**TASK DESCRIPTION:** Can you copy every line of the material below word for word, without changing anything?

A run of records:
<<<<

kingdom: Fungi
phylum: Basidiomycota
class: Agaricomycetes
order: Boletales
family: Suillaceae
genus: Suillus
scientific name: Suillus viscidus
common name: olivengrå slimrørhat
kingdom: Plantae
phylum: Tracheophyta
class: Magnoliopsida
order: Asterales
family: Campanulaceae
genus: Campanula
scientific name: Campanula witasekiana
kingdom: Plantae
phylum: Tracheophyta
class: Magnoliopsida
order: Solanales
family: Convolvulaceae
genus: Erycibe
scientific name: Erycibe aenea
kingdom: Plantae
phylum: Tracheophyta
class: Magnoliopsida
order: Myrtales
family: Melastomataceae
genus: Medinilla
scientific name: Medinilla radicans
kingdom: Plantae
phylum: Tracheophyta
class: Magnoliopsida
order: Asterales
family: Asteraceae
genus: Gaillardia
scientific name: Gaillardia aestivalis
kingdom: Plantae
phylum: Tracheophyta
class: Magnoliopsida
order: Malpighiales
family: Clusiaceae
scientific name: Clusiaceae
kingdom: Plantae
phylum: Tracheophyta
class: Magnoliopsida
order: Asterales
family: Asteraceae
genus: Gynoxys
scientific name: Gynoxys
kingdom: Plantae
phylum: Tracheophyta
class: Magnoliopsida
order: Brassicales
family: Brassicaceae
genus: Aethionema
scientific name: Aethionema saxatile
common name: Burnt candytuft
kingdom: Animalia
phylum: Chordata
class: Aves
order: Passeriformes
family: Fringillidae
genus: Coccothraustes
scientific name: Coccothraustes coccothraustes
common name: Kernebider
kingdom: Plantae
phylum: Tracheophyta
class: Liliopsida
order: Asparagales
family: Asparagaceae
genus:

>>>>

**RESPONSE:**
kingdom: Fungi
phylum: Basidiomycota
class: Agaricomycetes
order: Boletales
family: Suillaceae
genus: Suillus
scientific name: Suillus viscidus
common name: olivengrå slimrørhat
kingdom: Plantae
phylum: Tracheophyta
class: Magnoliopsida
order: Asterales
family: Campanulaceae
genus: Campanula
scientific name: Campanula witasekiana
kingdom: Plantae
phylum: Tracheophyta
class: Magnoliopsida
order: Solanales
family: Convolvulaceae
genus: Erycibe
scientific name: Erycibe aenea
kingdom: Plantae
phylum: Tracheophyta
class: Magnoliopsida
order: Myrtales
family: Melastomataceae
genus: Medinilla
scientific name: Medinilla radicans
kingdom: Plantae
phylum: Tracheophyta
class: Magnoliopsida
order: Asterales
family: Asteraceae
genus: Gaillardia
scientific name: Gaillardia aestivalis
kingdom: Plantae
phylum: Tracheophyta
class: Magnoliopsida
order: Malpighiales
family: Clusiaceae
scientific name: Clusiaceae
kingdom: Plantae
phylum: Tracheophyta
class: Magnoliopsida
order: Asterales
family: Asteraceae
genus: Gynoxys
scientific name: Gynoxys
kingdom: Plantae
phylum: Tracheophyta
class: Magnoliopsida
order: Brassicales
family: Brassicaceae
genus: Aethionema
scientific name: Aethionema saxatile
common name: Burnt candytuft
kingdom: Animalia
phylum: Chordata
class: Aves
order: Passeriformes
family: Fringillidae
genus: Coccothraustes
scientific name: Coccothraustes coccothraustes
common name: Kernebider
kingdom: Plantae
phylum: Tracheophyta
class: Liliopsida
order: Asparagales
family: Asparagaceae
genus:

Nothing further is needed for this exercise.